TCP is a byte stream, not a message stream. Without explicit framing the boundary between two messages is essentially random: a single logical frame may be split across multiple kernel reads, or several frames may arrive in one read. The TCP Receive (tcp-in) and TCP Request (tcp-request) nodes solve this by applying one of four framing strategies to the raw byte stream.

The same framing options also exist as terminator strategies on tcp-request's response side.

Modes

Mode Use when
stream Downstream is byte-oriented (e.g. assembling frames yourself in a Function node).
delimiter Line protocols — JSON-lines, telnet, GPS NMEA, AT commands.
length-prefix Most binary protocols — Modbus-TCP, Postgres wire, custom industrial.
fixed-length Block protocols where every record is exactly N bytes.

stream

Pass-through. Every kernel read produces one message. The split between messages is whatever the kernel decided to deliver — useful only when the downstream flow does its own framing.

delimiter

Split on a configurable byte sequence. The delimiter is stripped from the emitted frames.

The delimiter accepts JS-style escape syntax:

Escape Bytes Note
\n 0x0A LF
\r\n 0x0D 0x0A CRLF
\0 0x00 NUL
\xFF 0xFF Arbitrary byte
\t 0x09 Tab
\\ 0x5C Literal backslash

Partial frames straddling read boundaries are buffered. A frame that exceeds maxFrameBytes causes a catchable error and tears down the connection, so a runaway peer can't exhaust memory.

length-prefix

Read a fixed-size header that announces the payload size, then read exactly that many payload bytes. Header is stripped.

Field Meaning
bytes Header size: 1, 2, 4, or 8.
endianness big (default, network) or little.
includesHeader Does the announced length include the header itself?

Example — 4-byte big-endian header announcing payload size only (includesHeader=false):

00 00 00 05 'h' 'e' 'l' 'l' 'o'
└── header ──┘ └─ payload (5 bytes) ─┘

→ one frame, payload = hello.

fixed-length

Every frame is exactly fixedLength bytes. No framing metadata on the wire; the agreement is purely out-of-band.

Common pitfalls

  • Delimiter inside the payload.
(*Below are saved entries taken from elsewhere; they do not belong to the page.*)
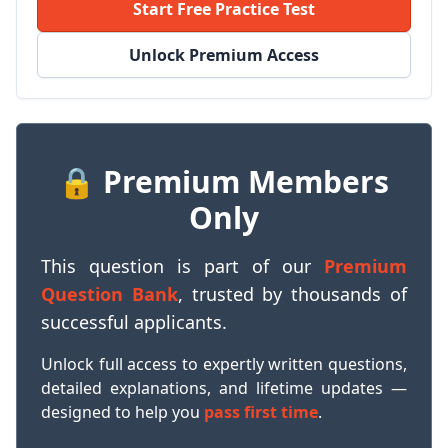
Start Free Practice Test
Unlock Premium Access
🔒 Premium Members
Only
This question is part of our
Premium
Question Bank
, trusted by thousands of
successful applicants.
Unlock full access to expertly written questions,
detailed explanations, and lifetime updates —
designed to help you
pass first time
.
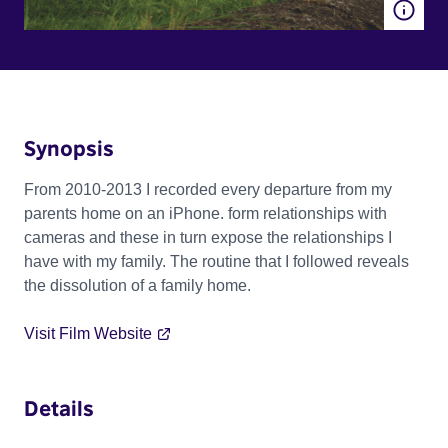
Synopsis
From 2010-2013 I recorded every departure from my
parents home on an iPhone. form relationships with
cameras and these in turn expose the relationships I
have with my family. The routine that I followed reveals
the dissolution of a family home.
Visit Film Website
Details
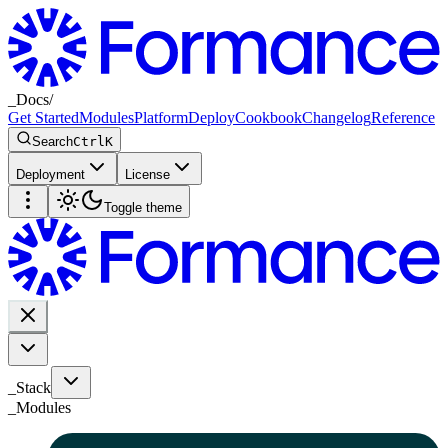
_
Docs
/
Get Started
Modules
Platform
Deploy
Cookbook
Changelog
Reference
Search
Ctrl
K
Deployment
License
Toggle theme
_Stack
_
Modules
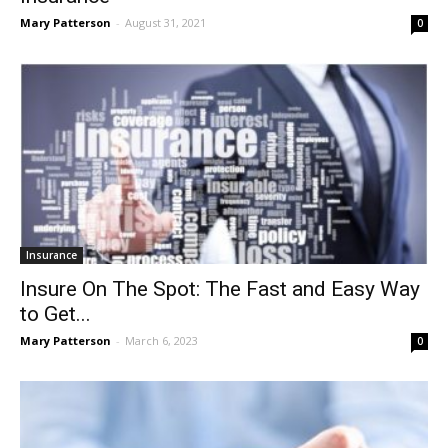
Mary Patterson
-
August 31, 2021
0
Insurance
Insure On The Spot: The Fast and Easy Way
to Get...
Mary Patterson
-
March 6, 2023
0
The framer does not understand escaping. A protocol that allows newlines inside a record needs length-prefix instead of delimiter.
  • Length prefix too small. A 1-byte header caps frames at 255 bytes. Match the header size to the largest frame the protocol can legitimately produce.
  • Mismatched endianness. Most modern protocols are big-endian ("network byte order"), but legacy industrial protocols are often little-endian.
  • maxFrameBytes. Default 1 MiB. Raise it for protocols that legitimately exceed that — but only after confirming the peer is trusted, since the cap is a memory-exhaustion guardrail.